Vibrant Work! Mar 13, 2008
Beautiful book. Superb style. Captivating content. A one of a kind book that can be enjoyed by everyone! I am an avid reader of ancient Greek and Roman history, my passion living on past my University days. I can honestly say that it has been quite a while since I have enjoyed a book on philosophy as much as I did this one. The combination of ancient philosophy and ancient history is in near perfect form throughout this book. I tend to tire of pure philosophy texts quickly, if not immediately, but To Think Like God held my attention the entire way through. It's a brilliant departure from a pretentious philosophy essay or a mind-numbing history text, both of which can be found in abundance these days. I think that many have forgotten the importance of weaving history into philosophy. This breaks that boring trend and provides the reader with insights to early philosophy, relevant historical information, even some rarely known, intriguing history bits are sewn in; Not to mention the vivid illustrations that, page after page, bring an unheard of vibrancy to philosophy and history alike.
I must commend the author on his writing style, for I seldom find myself immersed in a book so fluid. His language and structure are married beautifully. A pure joy to read! I keep this book on my coffee table and have yet to find a person who neglects to take a peek at it when visiting. It's interesting and exceptional no matter the situation; I'd recommend this to anyone with a valid brain wave.
2005 Writers Notes Book Award Winner Jul 11, 2005
Hermann illuminates lesser-known Greek figure Parmenides in this carefully constructed treatise on the early years of philosophy. Beginning with his more famous contemporary, Pythagoras, the book delves into the curious sides of Pythagoreanism, exposing the vulnerabilities of this calculating thinker. Clearly, the author prefers the less exacting measures of Parmenides, who sought to include more than he eliminated. Side by side, the two philosophers make an interesting comparison, like pairing a physicist with a politician. Hermann attempts to personalize these historical figures whenever possible. Sharp illustrations bolster the narrative, carrying it beyond the dry prose often found in other texts.
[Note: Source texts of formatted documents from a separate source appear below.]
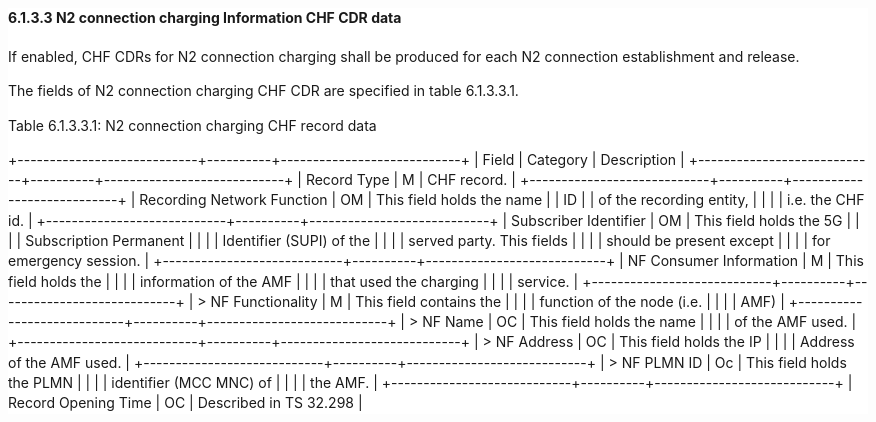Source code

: #### 6.1.3.3 N2 connection charging Information CHF CDR data 

If enabled, CHF CDRs for N2 connection charging shall be produced for
each N2 connection establishment and release.

The fields of N2 connection charging CHF CDR are specified in
table 6.1.3.3.1.

Table 6.1.3.3.1: N2 connection charging CHF record data

+----------------------------+----------+----------------------------+
| Field                      | Category | Description                |
+----------------------------+----------+----------------------------+
| Record Type                | M        | CHF record.                |
+----------------------------+----------+----------------------------+
| Recording Network Function | OM       | This field holds the name  |
| ID                         |          | of the recording entity,   |
|                            |          | i.e. the CHF id.           |
+----------------------------+----------+----------------------------+
| Subscriber Identifier      | OM       | This field holds the 5G    |
|                            |          | Subscription Permanent     |
|                            |          | Identifier (SUPI) of the   |
|                            |          | served party. This fields  |
|                            |          | should be present except   |
|                            |          | for emergency session.     |
+----------------------------+----------+----------------------------+
| NF Consumer Information    | M        | This field holds the       |
|                            |          | information of the AMF     |
|                            |          | that used the charging     |
|                            |          | service.                   |
+----------------------------+----------+----------------------------+
| > NF Functionality         | M        | This field contains the    |
|                            |          | function of the node (i.e. |
|                            |          | AMF)                       |
+----------------------------+----------+----------------------------+
| > NF Name                  | OC       | This field holds the name  |
|                            |          | of the AMF used.           |
+----------------------------+----------+----------------------------+
| > NF Address               | OC       | This field holds the IP    |
|                            |          | Address of the AMF used.   |
+----------------------------+----------+----------------------------+
| > NF PLMN ID               | Oc       | This field holds the PLMN  |
|                            |          | identifier (MCC MNC) of    |
|                            |          | the AMF.                   |
+----------------------------+----------+----------------------------+
| Record Opening Time        | OC       | Described in TS 32.298     |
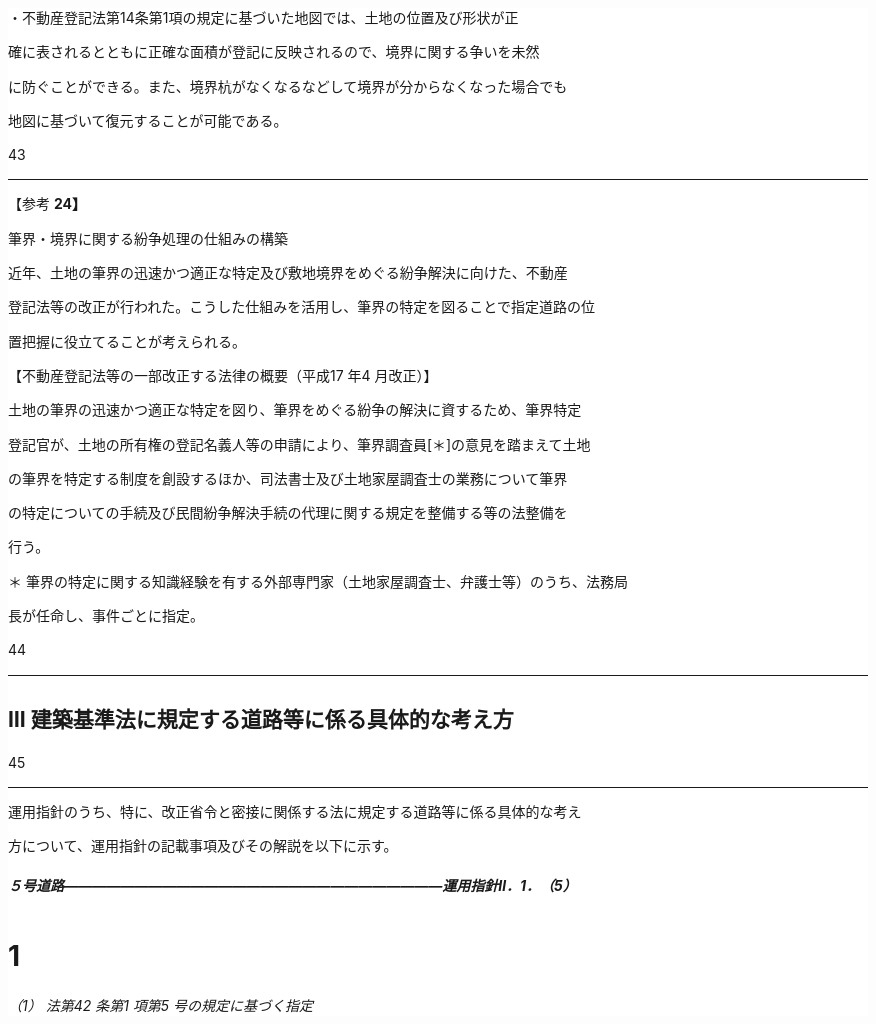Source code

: ・不動産登記法第14条第1項の規定に基づいた地図では、土地の位置及び形状が正

確に表されるとともに正確な面積が登記に反映されるので、境界に関する争いを未然

に防ぐことができる。また、境界杭がなくなるなどして境界が分からなくなった場合でも

地図に基づいて復元することが可能である。

43


-----

【参考 **24】**


筆界・境界に関する紛争処理の仕組みの構築

近年、土地の筆界の迅速かつ適正な特定及び敷地境界をめぐる紛争解決に向けた、不動産

登記法等の改正が行われた。こうした仕組みを活用し、筆界の特定を図ることで指定道路の位

置把握に役立てることが考えられる。

【不動産登記法等の一部改正する法律の概要（平成17 年4 月改正）】

土地の筆界の迅速かつ適正な特定を図り、筆界をめぐる紛争の解決に資するため、筆界特定

登記官が、土地の所有権の登記名義人等の申請により、筆界調査員[＊]の意見を踏まえて土地

の筆界を特定する制度を創設するほか、司法書士及び土地家屋調査士の業務について筆界

の特定についての手続及び民間紛争解決手続の代理に関する規定を整備する等の法整備を

行う。

＊ 筆界の特定に関する知識経験を有する外部専門家（土地家屋調査士、弁護士等）のうち、法務局

長が任命し、事件ごとに指定。

44


-----

## Ⅲ  建築基準法に規定する道路等に係る具体的な考え方

45


-----

運用指針のうち、特に、改正省令と密接に関係する法に規定する道路等に係る具体的な考え

方について、運用指針の記載事項及びその解説を以下に示す。


##### ５号道路―――――――――――――――――――――――――――運用指針Ⅱ．1．（5）
# 1


###### （1） 法第42 条第1 項第5 号の規定に基づく指定
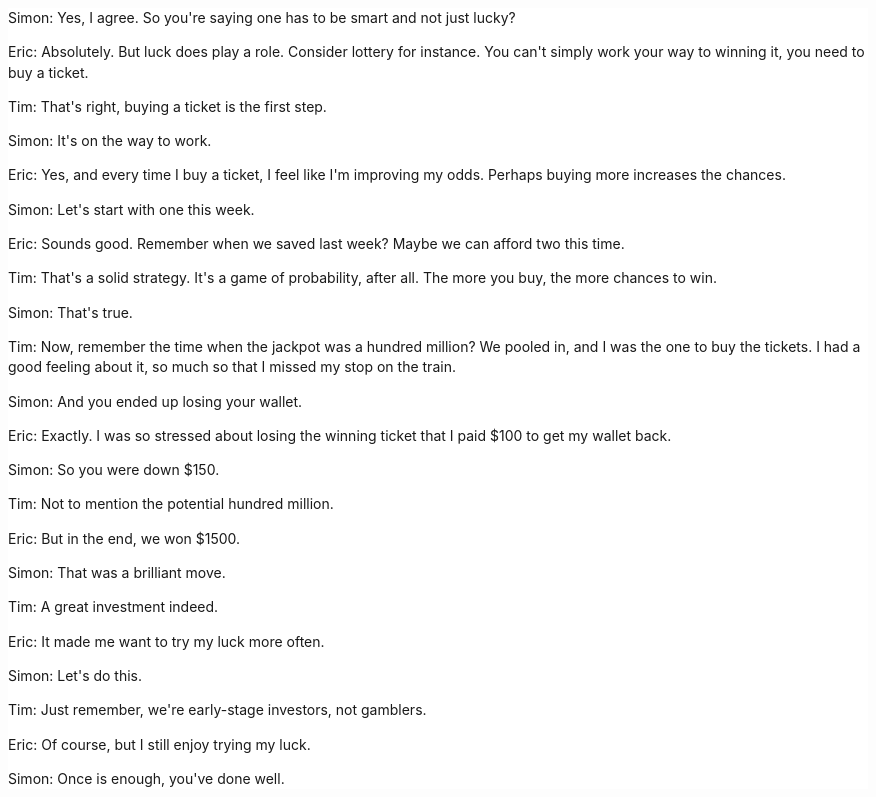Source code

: 
Simon: Yes, I agree. So you're saying one has to be smart and not just lucky?


Eric: Absolutely. But luck does play a role. Consider lottery for instance. You can't simply work your way to winning it, you need to buy a ticket.


Tim: That's right, buying a ticket is the first step. 


Simon: It's on the way to work.


Eric: Yes, and every time I buy a ticket, I feel like I'm improving my odds. Perhaps buying more increases the chances.


Simon: Let's start with one this week.


Eric: Sounds good. Remember when we saved last week? Maybe we can afford two this time.


Tim: That's a solid strategy. It's a game of probability, after all. The more you buy, the more chances to win. 


Simon: That's true.


Tim: Now, remember the time when the jackpot was a hundred million? We pooled in, and I was the one to buy the tickets. I had a good feeling about it, so much so that I missed my stop on the train. 


Simon: And you ended up losing your wallet.


Eric: Exactly. I was so stressed about losing the winning ticket that I paid $100 to get my wallet back.


Simon: So you were down $150.


Tim: Not to mention the potential hundred million.


Eric: But in the end, we won $1500. 


Simon: That was a brilliant move.


Tim: A great investment indeed.


Eric: It made me want to try my luck more often.


Simon: Let's do this.


Tim: Just remember, we're early-stage investors, not gamblers.


Eric: Of course, but I still enjoy trying my luck.


Simon: Once is enough, you've done well.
A Misleading Account Feb 14, 2005
This book was an attempt at writing a persuasive paper designed to minimalize the works of Pythagoras and his followers in order to lift up Parmenides onto a pedestal. The author treats the Pythagoreans as having flawed ideas so that he can then claim that Parmenides came and had the correct or proper way of defining philosophy.
Reasons behind this could stem from the fact that both Pythagoras and Parmenides lived during the same time period, and he needed to degrade Pythagoras in order to show that Parmenides made the greatest contribution to the start of philosophy as being the "better" pre-Socratic thinker.
The funny truth of the matter is that Pythagoras is probably more widely known for his and his group's accomplishments than Parmenides, and it is a shame the author felt as though he had to exclude a brilliant philosopher in order to champion another.
I have considered myself to be a practical philosopher, a person who can take ideas and test them towards real world goals. This way of operating makes philosophy a tool one can use to navigate through life's unpredictable outcomes. Pythagoras had a series of precepts that he taught his students and his followers continued this regimen in order to not just think, but to do. The author is scared to admit this, to recognize this philosophy, because then it would jeopardize the perceived achievements of his idol Paremides.
One of the limitations I see with current academic philosophy is that it is stuck within the very mindset that the author has, which is that philosophy is just about thinking for the sake of thought and thought alone. Other academic professors share his view. This is a very narrow view, and it does not help the field of philosophy to hold such a view. Philosophy is a large umbrella full of ideas which have sprouted just about all the major fields of study taught in universities today. Philosophy needs to find the connections it made long ago and claim credit for the broad body of knowledge that has been a neccesary part of the functionality of societies both past, present, and into the forseeable future. Trying to create a niche in philosophy in order to make it stand out will just turn away those students and practitioners who know that there are a panorama of philosophies both practiced and taught and that it is this trait which makes philosophy so special.